QUOTED TEXT:

Spreading the Word

Staff member and a student pose with multiple screens and a bitcoin miner.
Candace Ryder, of UW’s Center for Blockchain and Digital Innovation, poses with student intern Aijun Hall. Hall’s senior design project looks at using bitcoin miners as dynamic load balancers to help stabilize energy grids.

The Center for Entrepreneurship and Innovation’s Faculty Fellows serve as entrepreneurship ambassadors at each college.

This semester, the University of Wyoming’s Center for Entrepreneurship and Innovation (CEI) launched a number of new initiatives, including its faculty fellows program. The program identifies a faculty fellow from each college and offers them a stipend for their time and efforts, which will include helping administratively with activities such as student clubs and spreading the word about entrepreneurial activities within their colleges and across campus.

“We’ve selected a faculty member in every college and school,”

CEI Director Robert Macy says. “These fellows will identify innovative, entrepreneurial and creative activities going on in their colleges and share those with the rest of the group. We will meet quarterly to share information to increase collaboration.”

The faculty fellows also will recruit students for the Collegiate Entrepreneurs’ Organization club and let students know about opportunities on campus such as courses and pitch competitions. Mechanical Engineering Assistant Instructional Professor and CEI Associate Director Ramsankar Veerakumar also will help engineering students commercialize their senior design projects or launch them into startup companies. These teams often need members from other colleges to take their ideas to the next level. 

“For example, Veerakumar may identify a really innovative team doing a cool senior design project, and that team may need a marketing person or an artist or someone to help with legal or accounting,” Macy says. “We can start connecting teams because the faculty fellows will know students interested in entrepreneurship.”

These connections will streamline the process for cross-college collaborations, optimizing each venture’s chances of success and creating a more connected entrepreneurial ecosystem for students, professors and researchers across the university.


Q&A with Faculty Fellow Ramsankar Veerakumar

Mechanical Engineering Assistant Instructional Professor Ramsankar Veerakumar is one of the new faculty fellows for the Center for Entrepreneurship and Innovation. He also will serve as the center’s associate director. Here, Veerakumar shares his current entrepreneurial activities on campus and his plans as a faculty fellow.

What entrepreneurial-related activities are you involved with at UW?

SHORT PROBLEM: Please reproduce the part of the faculty fellows article that starts at the words "The faculty fellows also" and stops after "the next level.", keeping every word and mark unchanged.

EXTRACTED ENTRIES:

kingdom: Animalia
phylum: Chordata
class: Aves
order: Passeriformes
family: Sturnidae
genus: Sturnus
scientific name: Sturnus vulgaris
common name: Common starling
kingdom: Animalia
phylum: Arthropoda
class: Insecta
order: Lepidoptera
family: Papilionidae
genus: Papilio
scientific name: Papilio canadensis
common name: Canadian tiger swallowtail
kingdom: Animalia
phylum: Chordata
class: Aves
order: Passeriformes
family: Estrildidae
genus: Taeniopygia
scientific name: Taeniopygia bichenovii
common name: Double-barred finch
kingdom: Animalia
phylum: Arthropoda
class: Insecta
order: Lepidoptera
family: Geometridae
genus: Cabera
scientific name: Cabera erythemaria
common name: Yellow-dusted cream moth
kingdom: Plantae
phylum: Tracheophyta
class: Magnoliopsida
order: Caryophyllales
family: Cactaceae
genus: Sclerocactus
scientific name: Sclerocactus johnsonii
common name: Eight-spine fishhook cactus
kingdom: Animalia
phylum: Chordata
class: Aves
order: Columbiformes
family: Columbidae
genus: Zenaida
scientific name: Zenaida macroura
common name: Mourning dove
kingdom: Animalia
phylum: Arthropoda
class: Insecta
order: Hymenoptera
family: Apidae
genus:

THE OUTPUT:
The faculty fellows also will recruit students for the Collegiate Entrepreneurs’ Organization club and let students know about opportunities on campus such as courses and pitch competitions. Mechanical Engineering Assistant Instructional Professor and CEI Associate Director Ramsankar Veerakumar also will help engineering students commercialize their senior design projects or launch them into startup companies. These teams often need members from other colleges to take their ideas to the next level.